Dear Fred, Love Ginny
Een brief van Ginny aan haar grote broer.
I'm doing okay... Actually that's a lie. After a year I'm still in denial. I still think you're going to leap out from behind me, like you did when i was younger. Or come hurtling out of your room with George, doubling over from laughter. But George doesn't laugh anymore. The sides of his mouth twitch up when mum scolds Ron, but his eyes stay empty, without any light in it. He doesn't sleep in your room anymore. When I come downstairs he's always there. Lying on the couch with tears rolling down his cheeks. I've never seen George cry before, until the day you...died... He's not my George anymore. He is just a body without any spirit or will to do anything anymore.
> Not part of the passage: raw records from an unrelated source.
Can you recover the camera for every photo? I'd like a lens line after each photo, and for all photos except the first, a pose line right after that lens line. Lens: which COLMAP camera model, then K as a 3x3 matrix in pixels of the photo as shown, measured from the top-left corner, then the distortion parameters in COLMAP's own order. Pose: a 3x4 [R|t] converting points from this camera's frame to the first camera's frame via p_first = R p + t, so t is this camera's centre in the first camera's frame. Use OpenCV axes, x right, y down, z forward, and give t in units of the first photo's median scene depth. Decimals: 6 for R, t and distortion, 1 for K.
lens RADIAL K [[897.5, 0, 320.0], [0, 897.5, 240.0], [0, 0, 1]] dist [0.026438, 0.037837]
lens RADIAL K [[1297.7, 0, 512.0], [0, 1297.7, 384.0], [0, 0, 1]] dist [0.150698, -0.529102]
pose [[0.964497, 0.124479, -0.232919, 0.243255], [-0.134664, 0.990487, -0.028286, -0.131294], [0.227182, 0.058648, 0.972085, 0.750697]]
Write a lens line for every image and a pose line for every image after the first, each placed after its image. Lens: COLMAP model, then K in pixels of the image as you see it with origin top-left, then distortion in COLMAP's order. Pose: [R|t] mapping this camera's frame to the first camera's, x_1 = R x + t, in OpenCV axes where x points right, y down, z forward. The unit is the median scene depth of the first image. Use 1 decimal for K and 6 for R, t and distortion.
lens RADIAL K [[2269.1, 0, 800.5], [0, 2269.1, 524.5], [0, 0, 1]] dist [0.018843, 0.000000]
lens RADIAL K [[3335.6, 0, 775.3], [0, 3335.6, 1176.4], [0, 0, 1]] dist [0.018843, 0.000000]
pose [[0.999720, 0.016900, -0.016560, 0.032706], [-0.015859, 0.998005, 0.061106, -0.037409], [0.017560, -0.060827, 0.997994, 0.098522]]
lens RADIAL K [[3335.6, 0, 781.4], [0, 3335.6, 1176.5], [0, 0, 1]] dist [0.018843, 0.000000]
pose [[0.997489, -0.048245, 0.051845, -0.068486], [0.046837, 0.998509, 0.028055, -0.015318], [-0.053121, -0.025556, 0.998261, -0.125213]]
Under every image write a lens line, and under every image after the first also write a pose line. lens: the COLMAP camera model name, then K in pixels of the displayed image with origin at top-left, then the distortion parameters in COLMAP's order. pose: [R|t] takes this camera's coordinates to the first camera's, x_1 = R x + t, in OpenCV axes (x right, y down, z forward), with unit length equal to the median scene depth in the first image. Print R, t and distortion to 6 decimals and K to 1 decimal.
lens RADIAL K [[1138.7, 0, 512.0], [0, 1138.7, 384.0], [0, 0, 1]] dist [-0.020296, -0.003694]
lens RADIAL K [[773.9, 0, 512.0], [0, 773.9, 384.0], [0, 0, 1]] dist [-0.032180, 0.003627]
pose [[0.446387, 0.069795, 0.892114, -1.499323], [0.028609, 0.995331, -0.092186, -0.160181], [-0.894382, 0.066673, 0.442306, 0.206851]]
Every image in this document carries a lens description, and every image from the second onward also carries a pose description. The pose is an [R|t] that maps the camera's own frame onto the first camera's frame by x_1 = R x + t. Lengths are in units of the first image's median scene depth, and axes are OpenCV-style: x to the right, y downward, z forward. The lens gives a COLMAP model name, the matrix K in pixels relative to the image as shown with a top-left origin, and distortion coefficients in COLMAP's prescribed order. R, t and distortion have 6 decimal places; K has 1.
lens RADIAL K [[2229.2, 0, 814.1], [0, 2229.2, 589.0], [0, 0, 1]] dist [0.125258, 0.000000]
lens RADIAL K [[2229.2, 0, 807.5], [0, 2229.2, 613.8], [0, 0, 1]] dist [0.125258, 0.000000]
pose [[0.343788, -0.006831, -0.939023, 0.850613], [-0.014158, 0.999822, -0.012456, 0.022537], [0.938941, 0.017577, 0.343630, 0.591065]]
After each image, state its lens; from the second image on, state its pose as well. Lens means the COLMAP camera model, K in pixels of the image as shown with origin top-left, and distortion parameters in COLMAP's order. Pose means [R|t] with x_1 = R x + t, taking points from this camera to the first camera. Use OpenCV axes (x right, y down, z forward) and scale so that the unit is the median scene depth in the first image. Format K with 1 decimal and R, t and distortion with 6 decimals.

The house is a mess. Gnomes keep filling up the garden, mum keeps burning food. We played Quidditch the other day to distract ourselves, and I cut myself on that nail in the broom shed. Remember when I tried to use your broom, when I was 10? And cut myself on the same nail, it hurt so much I thought I'd die, and I couldn't tell mum because I wasn't allowed in there. You and George found me, and you tore off your robes, even though the were your best pair, then wrapped it around the cut. Then you did the best thing of all, you made me laugh! and let me wipe my snotty nose on your sleeve. See, this is why I need you so much! To let me wipe my snotty nose on your sleeve and to make me laugh again. To make Ron shut up about Harry and I, to stop mum's sobbing leak through the walls every night, to get dad talk about muggle stuff again. I need you to stop making Percy tear his hair out in anguish, to get Charlie back to Romania and his dragons instead of pacing around the garden. And please stop letting Bill get haircuts from mum. And yes, let Fleur go back to her infuriating self. Congratulations big brother, you let the lustrous veela flower wilt.
But most of all, I want you to tell me that you're okay. Send me a flamming toilet seat or something like that. Or just come back. Make our family whole again, Freddy. I need my big brother. And not just Bill, or Charlie, Percy, George, or Ron. It's you I need right now.
Most nights I go to your room and lay in your bed, like I used to when I was younger, and your smell makes me feel you are here again.
Oh great, now I'm crying. I'm going to stop writing now because my paper is splashed with tears.